Trivy Supply Chain Compromise: TeamPCP CI/CD Credential Theft

On March 19, 2026, a threat actor identifying as TeamPCP compromised Aqua Security's trivy-action and setup-trivy GitHub Actions by force-pushing 76 release tags to point at malicious commits. The technique silently redirected version references to attacker-controlled code without any visible change on GitHub release pages. The injected entrypoint.sh runs credential theft in the background while the legitimate Trivy scanner completes normally, making the compromise difficult to detect through workflow output alone. On March 22, the attacker demonstrated continued access by publishing malicious Docker Hub images (v0.69.5, v0.69.6) and exposing internal Aqua repositories. As of March 23, Aqua has engaged Sygnia for forensic investigation and confirmed the incident is ongoing with evidence of reestablished access.

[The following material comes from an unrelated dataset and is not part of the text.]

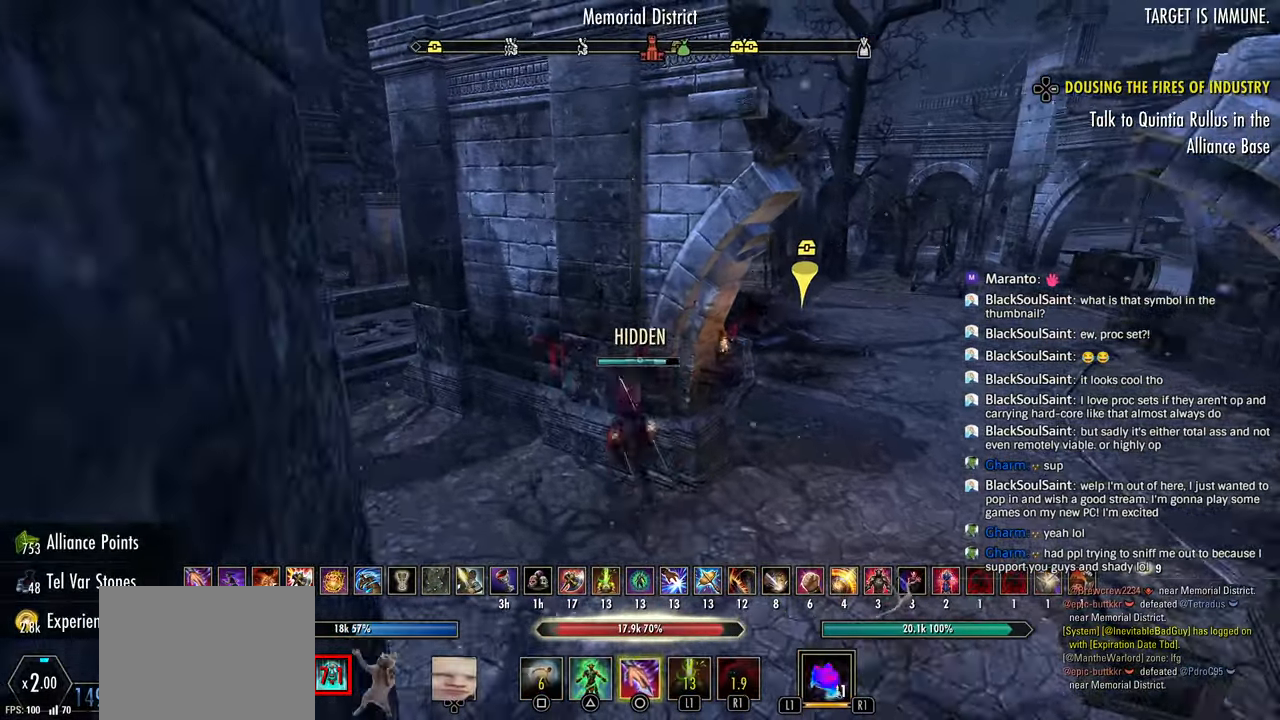
{"dt_ms": 500, "buttons": [], "left_stick": "up-left", "right_stick": "center", "events": [[117, "right_stick", "center"]]}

The initial foothold originated in late February 2026 when hackerbot-claw exploited a pull_request_target workflow misconfiguration to steal a privileged PAT. Credential rotation after that incident was not atomic, allowing the attacker to retain access. On March 19, the attacker used residual credentials to force-push 76 of 77 trivy-action tags and all 7 setup-trivy tags to malicious commits, simultaneously triggering a release of the backdoored Trivy v0.69.4 binary. On GitHub-hosted runners, a Base64-encoded Python script reads Runner.Worker process memory via /proc/{PID}/mem to extract CI/CD secrets. On self-hosted runners, the malware harvests SSH keys, cloud credentials (AWS, GCP, Azure), Kubernetes configs, Docker registry credentials, cryptocurrency wallets, and API keys from the filesystem. Collected data is encrypted with AES-256-CBC + RSA-4096 hybrid encryption, packaged as tpcp.tar.gz, and exfiltrated to the typosquatted domain scan.aquasecurtiy[.]org. If that fails, the malware uses the runner's GITHUB_TOKEN to create a public repository named tpcp-docs in the victim's org and uploads the bundle as a release asset. The compromised binary additionally writes a Python dropper (sysmon.py) for persistence, polling an ICP blockchain-hosted C2 for follow-on payloads. Stolen NPM publish tokens are being actively weaponized to propagate the CanisterWorm across the npm ecosystem.

The three attached detections cover two detection planes. On GitHub audit logs: the fallback exfiltration path (tpcp-named repo creation) and bot identities publishing releases (catches the exfil upload step regardless of repo name). On CrowdStrike Falcon: DNS resolution of the primary C2 domain scan.aquasecurtiy[.]org, the ICP blockchain fallback canister, and the Cloudflare Tunnel relay — catching the primary exfiltration path and secondary payload delivery on any managed endpoint. The 83 known-compromised commit SHAs are captured as IOCs on this briefing for reference but cannot be matched in GitHub audit log queries since the resolved action commit SHA is not exposed in the audit log schema.